Six years since the financial meltdown, Main Street hasn't yet fully recovered and businesses are still being impacted by tighter lending standards.
Even amid historically low-interest rates, start-ups aren't rushing to traditional banks for capital. More entrepreneurs are instead turning to alternative lenders, a group of nontraditional lending options sometimes called shadow banking.
But looser lending standards for quick cash come with risks, as shadow lenders aren't regulated and related fees can be steep. Industry watchers also note easier cash can be addictive, and some entrepreneurs spiral into a vicious cycle of mounting loans.
The growing worry now among some financial experts is a repeat of circumstances that led to the 2008 meltdown. Nonbank lending was a contributing factor in the crisis, as firms lent money to low-quality borrowers, who then defaulted in droves.
"Anything in excess can create a tipping point we want to avoid," says Ralph Bumbaca, senior vice president at TD Bank in New York City.
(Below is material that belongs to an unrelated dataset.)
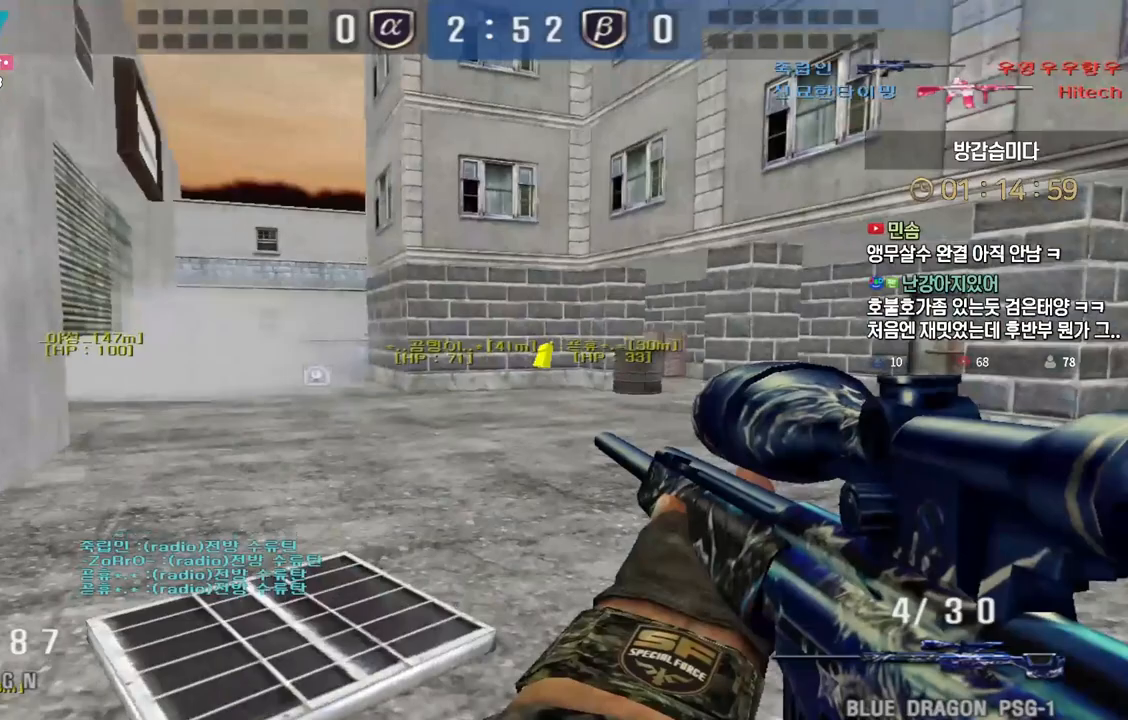
{"keys": ["d", "w"], "events": [[17, "d", "up"], [17, "space", "down"], [50, "space", "up"], [67, "d", "down"], [83, "w", "down"]]}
Small companies should be wary of predatory lenders. "Given the recent experience in the housing market … we don't want that to reoccur, especially in the small business sector, which is a very important economic engine for our communities," Bumbaca said.
Even JP Morgan Chase CEO Jamie Dimon is worried.
At an Institute of International Finance meeting in Washington, D.C., in October, Dimon said shadow lenders keep him up at night as "no one is paying attention" to nonbank lending.
"What you don't want to do is push so much risk into this nonbank financial system that that is the next thing that blows up because no one was paying attention to it, and that has happened before," Dimon told CNBC.